*PASSAGE SHOWN*
┌────────
Cox's SEC Censors Report on Bear Stearns Collapse (Update2)
By Mark Pittman, Elliot Blair Smith and Jesse Westbrook
Oct. 7 (Bloomberg) -- U.S. Securities and Exchange
Commission Chairman Christopher Cox's regulators stood by as
shrinking capital ratios and growing subprime holdings led to the
collapse of Bear Stearns Cos., according to an unedited version
of a study by the agency's inspector general.
The report, by Inspector General H. David Kotz, was
requested by Senator Charles Grassley to examine the role of
regulators prior to the firm's collapse in March. Before it was
released to the public on Sept. 26, Kotz deleted 136 references,
many detailing SEC memos, meetings or comments, at the request of
the agency's Division of Trading and Markets that oversees
investment banks.
``People can judge for themselves, but it sure looks like
the SEC didn't want the public to know about the red flags it
apparently ignored in allowing Bear Stearns and other investment
banks to engage in excessively risky behavior,'' the Iowa
Republican said in an e-mailed statement.
└────────
*DIRECTIONS*
Condense the paragraph of the article above that begins "The report, by Inspector General" into a short bulleted list that keeps its main facts.

Extracted data entries
┌────────
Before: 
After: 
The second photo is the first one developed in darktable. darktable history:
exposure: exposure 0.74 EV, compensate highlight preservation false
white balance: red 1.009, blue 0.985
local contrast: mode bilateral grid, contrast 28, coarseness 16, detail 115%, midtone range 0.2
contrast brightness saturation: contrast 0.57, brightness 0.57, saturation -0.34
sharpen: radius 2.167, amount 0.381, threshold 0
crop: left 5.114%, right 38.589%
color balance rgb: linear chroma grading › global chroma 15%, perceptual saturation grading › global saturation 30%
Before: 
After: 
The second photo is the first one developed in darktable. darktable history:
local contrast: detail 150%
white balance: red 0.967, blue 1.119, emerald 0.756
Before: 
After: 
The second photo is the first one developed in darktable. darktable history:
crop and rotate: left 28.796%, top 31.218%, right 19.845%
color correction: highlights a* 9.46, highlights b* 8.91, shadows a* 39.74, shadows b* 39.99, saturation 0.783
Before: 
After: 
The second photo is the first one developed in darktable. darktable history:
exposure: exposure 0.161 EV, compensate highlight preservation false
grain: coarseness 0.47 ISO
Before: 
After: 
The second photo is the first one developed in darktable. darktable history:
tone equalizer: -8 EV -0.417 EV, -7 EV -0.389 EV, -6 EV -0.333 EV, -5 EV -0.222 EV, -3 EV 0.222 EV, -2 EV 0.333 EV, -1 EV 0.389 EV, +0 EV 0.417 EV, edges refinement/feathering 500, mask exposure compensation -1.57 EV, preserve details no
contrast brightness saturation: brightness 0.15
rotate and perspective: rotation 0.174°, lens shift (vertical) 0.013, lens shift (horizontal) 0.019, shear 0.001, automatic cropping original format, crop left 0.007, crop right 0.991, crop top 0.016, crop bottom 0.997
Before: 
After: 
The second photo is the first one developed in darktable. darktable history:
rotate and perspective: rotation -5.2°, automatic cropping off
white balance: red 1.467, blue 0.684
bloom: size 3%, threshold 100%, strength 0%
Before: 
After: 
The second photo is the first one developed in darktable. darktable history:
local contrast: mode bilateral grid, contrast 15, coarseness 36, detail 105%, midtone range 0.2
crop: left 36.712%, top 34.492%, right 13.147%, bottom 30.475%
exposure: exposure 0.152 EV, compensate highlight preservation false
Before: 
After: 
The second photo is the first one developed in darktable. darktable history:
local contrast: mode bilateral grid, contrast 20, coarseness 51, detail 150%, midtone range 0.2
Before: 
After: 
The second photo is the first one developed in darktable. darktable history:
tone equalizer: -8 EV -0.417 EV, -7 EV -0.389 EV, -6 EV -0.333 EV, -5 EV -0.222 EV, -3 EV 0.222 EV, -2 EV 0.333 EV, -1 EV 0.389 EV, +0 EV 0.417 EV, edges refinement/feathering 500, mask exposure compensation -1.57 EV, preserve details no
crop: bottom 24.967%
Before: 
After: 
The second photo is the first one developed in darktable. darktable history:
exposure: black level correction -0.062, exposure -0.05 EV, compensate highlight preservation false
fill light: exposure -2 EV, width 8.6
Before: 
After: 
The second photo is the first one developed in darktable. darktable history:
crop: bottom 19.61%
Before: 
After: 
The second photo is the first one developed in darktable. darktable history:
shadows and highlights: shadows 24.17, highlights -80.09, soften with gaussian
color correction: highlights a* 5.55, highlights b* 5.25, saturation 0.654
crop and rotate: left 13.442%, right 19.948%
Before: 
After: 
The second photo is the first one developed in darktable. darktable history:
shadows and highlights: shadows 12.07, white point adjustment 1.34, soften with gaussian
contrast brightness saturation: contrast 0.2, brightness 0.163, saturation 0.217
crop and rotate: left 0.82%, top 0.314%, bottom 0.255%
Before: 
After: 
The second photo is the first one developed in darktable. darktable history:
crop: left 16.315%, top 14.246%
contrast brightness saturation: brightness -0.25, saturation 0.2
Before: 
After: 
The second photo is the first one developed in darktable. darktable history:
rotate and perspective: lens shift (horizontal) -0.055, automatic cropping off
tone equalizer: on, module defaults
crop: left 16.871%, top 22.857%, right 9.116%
└────────
*OUTPUT OF THE EXERCISE*
- Inspector General H. David Kotz wrote the report.
- Senator Charles Grassley requested it to examine regulators' role before Bear Stearns collapsed in March.
- Before its public release on Sept. 26, Kotz deleted 136 references, many detailing SEC memos, meetings or comments.
- The deletions were made at the request of the SEC's Division of Trading and Markets, which oversees investment banks.